= WORK ORDER =
Go through the material below, find each line with the word "dostawa", and copy those lines.

= TASK INPUTS =
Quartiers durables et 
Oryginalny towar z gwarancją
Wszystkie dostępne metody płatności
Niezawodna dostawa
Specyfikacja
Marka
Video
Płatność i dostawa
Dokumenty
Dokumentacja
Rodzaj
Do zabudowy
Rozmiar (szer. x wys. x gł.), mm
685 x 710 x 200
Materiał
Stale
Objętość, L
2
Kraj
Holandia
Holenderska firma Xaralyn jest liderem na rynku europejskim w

--

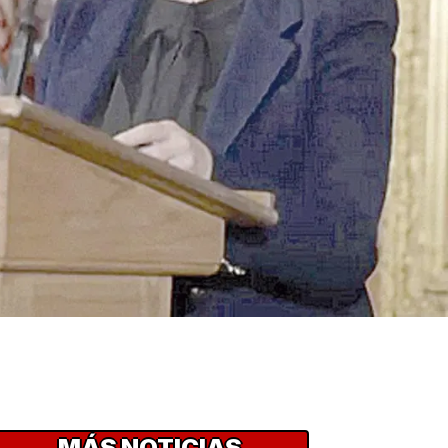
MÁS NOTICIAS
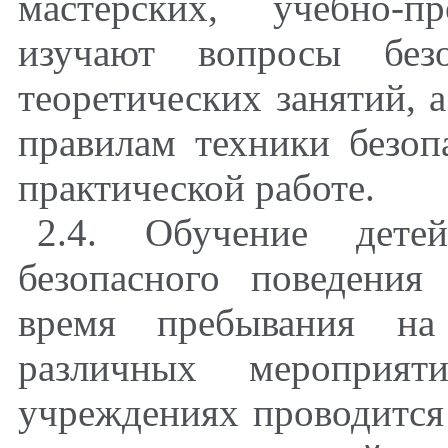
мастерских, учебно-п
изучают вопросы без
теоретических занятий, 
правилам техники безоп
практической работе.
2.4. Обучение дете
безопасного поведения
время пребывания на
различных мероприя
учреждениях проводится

= WRITTEN RESPONSE =
Niezawodna dostawa
Płatność i dostawa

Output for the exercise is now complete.